TUGAS DIBERIKAN 1: Menurut tulisan tentang duka Aceh, mengapa air bah akan terus datang? Jelaskan dalam satu sampai tiga kalimat.
TUGAS DIBERIKAN 2: Lanjutkan tulisan tentang duka Aceh mulai dari kalimat terakhirnya.

Suara dari Aceh Agar Duka Ini Tidak Diulang, Ini Bukan Sekadar Bencana Tapi Kehilangan dan Isolasi
Suara dari Aceh Agar Duka Ini Tidak Diulang
Jika tulisan ini sampai ke tangan siapa pun yang membaca dengan hati:
ingatlah bahwa bencana bukan sekadar berita harian.
Ini adalah kisah manusia yang masih hidup dalam ketakutan setiap kali awan gelap mulai berkumpul.
Aceh sekarang tidak hanya butuh bantuan logistik,
tapi juga butuh kejujuran, keberanian, dan kebijakan yang memihak keselamatan manusia serta kelestarian alam.
Karena selama hutan ditebang tanpa kendali, selama sungai dirusak, selama alam dipaksa tunduk,
maka air bah akan terus datang membawa lumpur, kayu gelondongan, dan duka yang lebih berat dari sebelumnya.
Semoga kita tersadar sebelum alam kembali mengucapkan peringatannya. Kali ini mungkin lebih keras, lebih deras, dan lebih mematikan.
Semoga Aceh kuat.
Semoga Indonesia belajar.
Semoga manusia kembali bersahabat dengan alam sebelum alam benar-benar kehilangan kesabarannya.
Untuk Aceh, untuk Sumatra, untuk kita semua.

Catatan dari sebuah koleksi
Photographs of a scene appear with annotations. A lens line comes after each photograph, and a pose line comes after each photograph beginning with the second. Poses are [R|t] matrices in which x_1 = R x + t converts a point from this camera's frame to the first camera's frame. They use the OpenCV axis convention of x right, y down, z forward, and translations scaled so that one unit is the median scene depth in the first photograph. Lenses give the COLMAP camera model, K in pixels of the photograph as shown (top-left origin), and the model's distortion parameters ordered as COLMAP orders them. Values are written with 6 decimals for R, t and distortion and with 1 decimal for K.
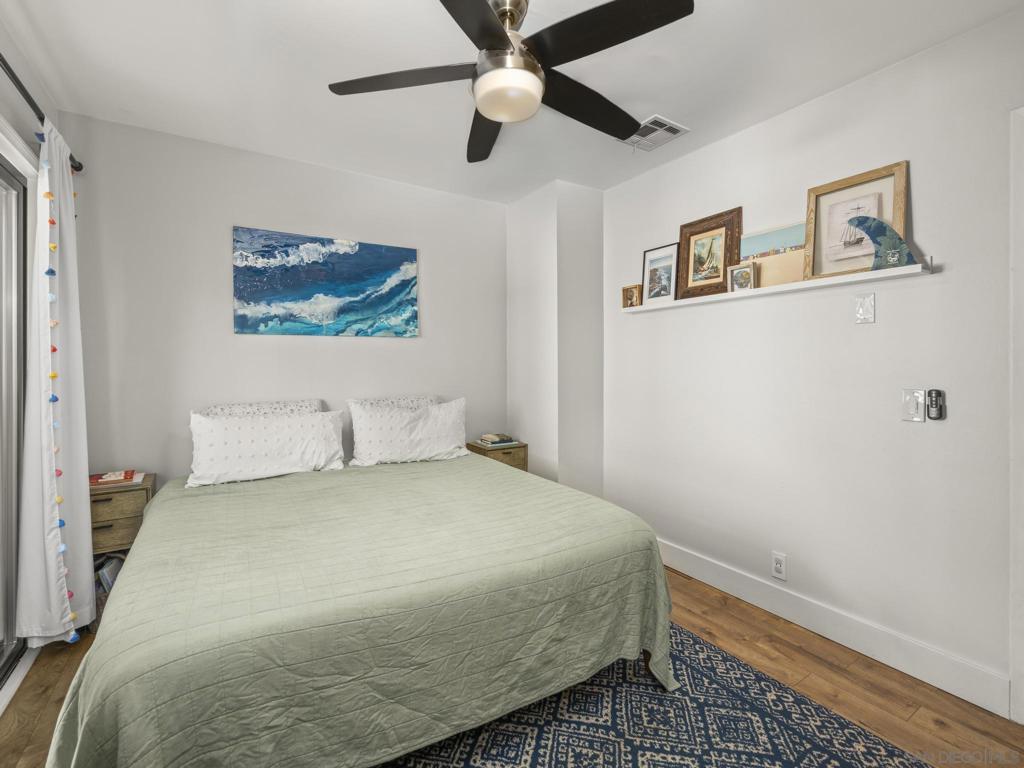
lens RADIAL K [[461.6, 0, 506.7], [0, 461.6, 382.8], [0, 0, 1]] dist [-0.003884, -0.000029]
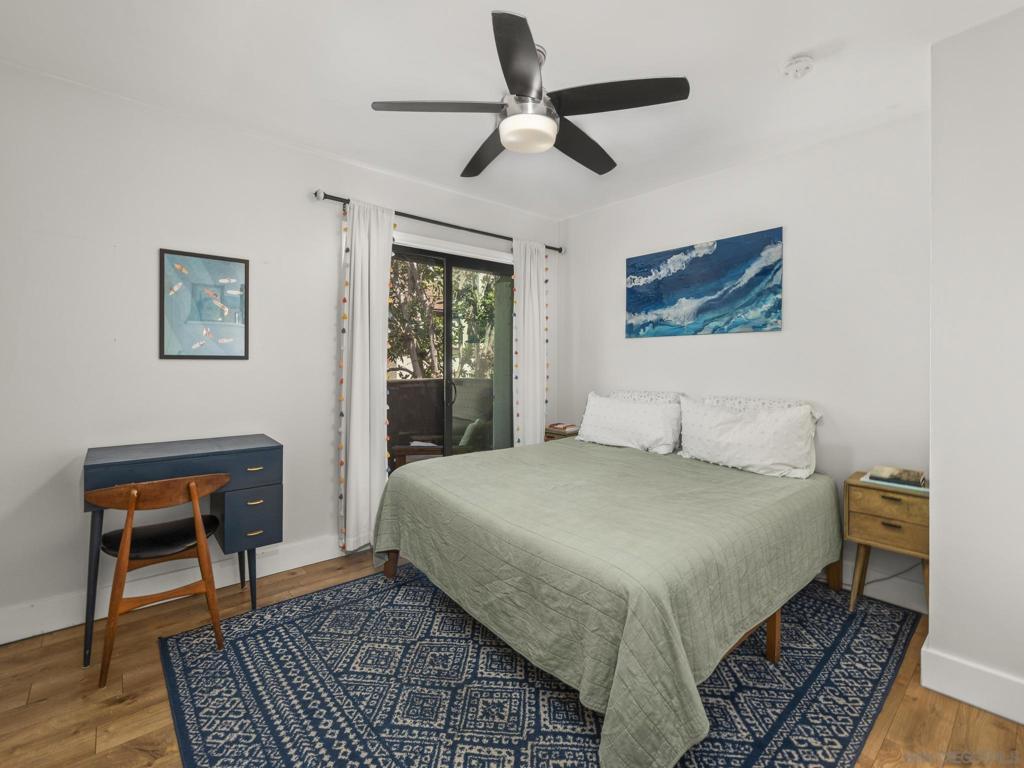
lens RADIAL K [[461.6, 0, 506.0], [0, 461.6, 376.4], [0, 0, 1]] dist [-0.003884, -0.000029]
pose [[0.144172, 0.037183, -0.988854, 0.654790], [-0.044546, 0.998525, 0.031052, -0.019096], [0.988549, 0.039573, 0.145616, 0.427099]]
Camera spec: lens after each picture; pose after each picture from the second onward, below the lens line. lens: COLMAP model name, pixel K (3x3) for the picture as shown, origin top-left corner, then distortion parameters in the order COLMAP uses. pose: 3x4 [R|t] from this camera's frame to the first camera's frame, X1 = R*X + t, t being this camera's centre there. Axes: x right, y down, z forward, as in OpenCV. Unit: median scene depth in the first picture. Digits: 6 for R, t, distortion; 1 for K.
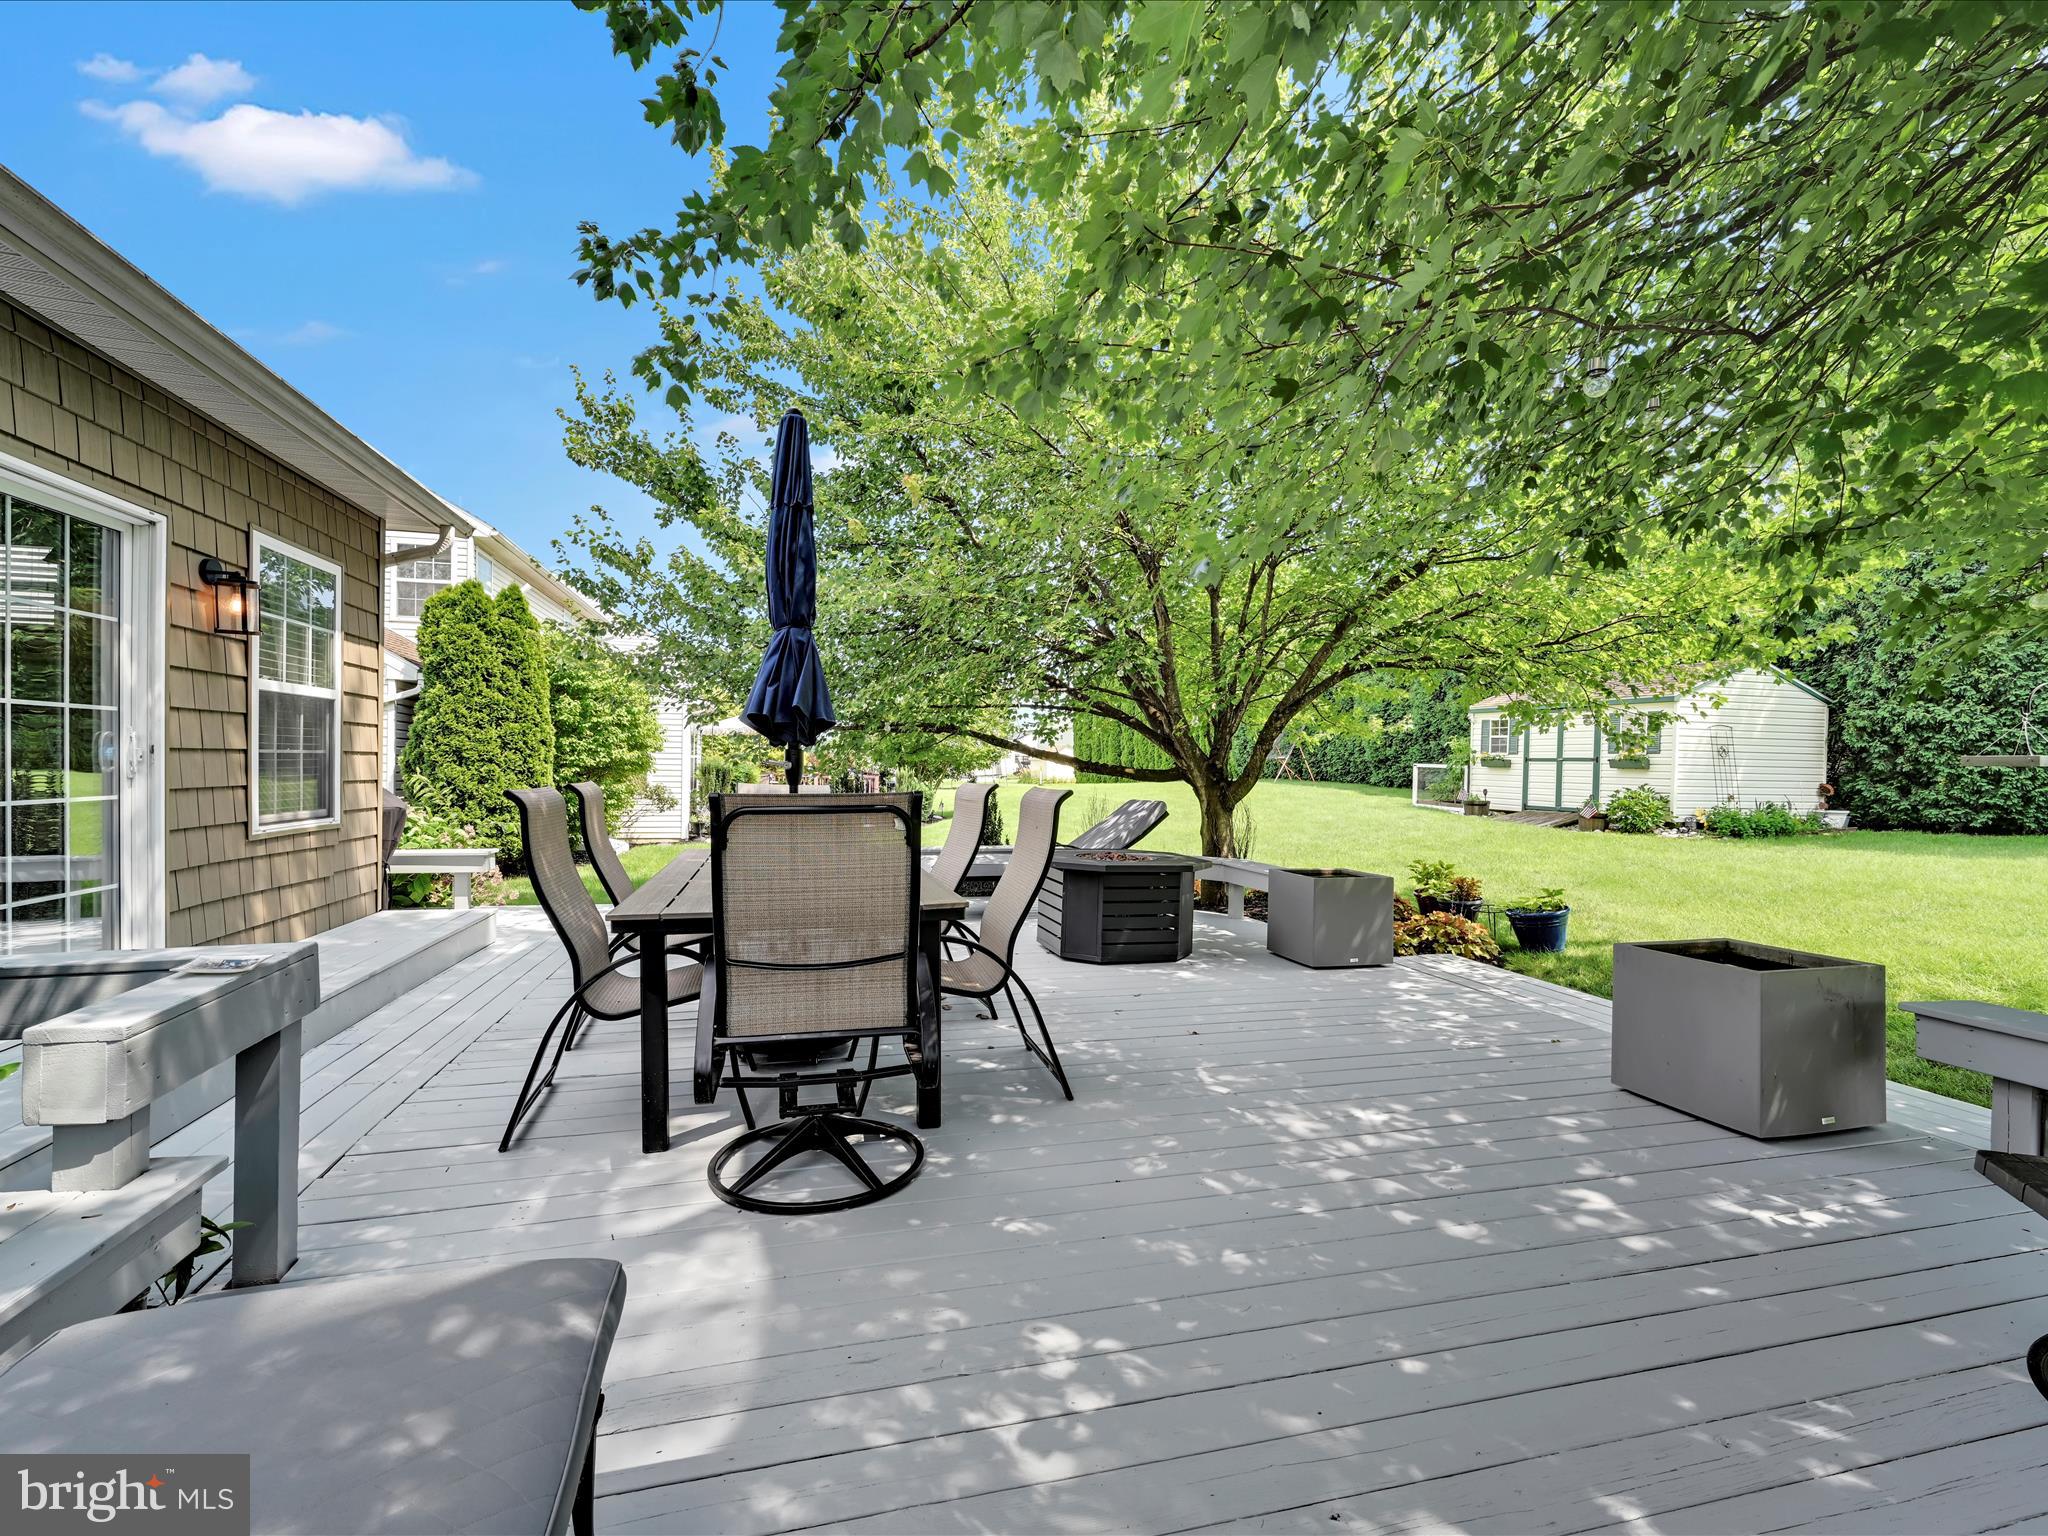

JAWABAN TUGAS 1: Air bah akan terus datang karena hutan ditebang tanpa kendali, sungai dirusak, dan alam dipaksa tunduk. Selama hal itu berlangsung, air bah akan membawa lumpur, kayu gelondongan, dan duka yang lebih berat dari sebelumnya.

JAWABAN TUGAS 2:
Luka yang Tak Tertangkap Kamera, Duka, Kehilangan, dan Isolasi
Bencana ini melukai lebih dari badan dan rumah. Ia melukai hati.
Banyak keluarga kehilangan anggota, orang tua, anak, tetangga yang hilang atau meninggal.
Puluhan, ratusan kampung lenyap bukan karena konflik, bukan karena manusia, tetapi karena alam yang dipaksa berubah.
Banyak wilayah kini terisolir: listrik padam, telekomunikasi mati, air bersih hilang, jalan berubah jadi lumpur membuat warga dan relawan seperti hidup di dunia tersisihkan.
Kecewa karena sering, bantuan terlambat tiba, atau bahkan terlambat sampai di tangan mereka yang paling membutuhkan. Relawan yang datang sering harus menanggung sendiri biaya transportasi ke lokasi terpencil, beban material dan emosional.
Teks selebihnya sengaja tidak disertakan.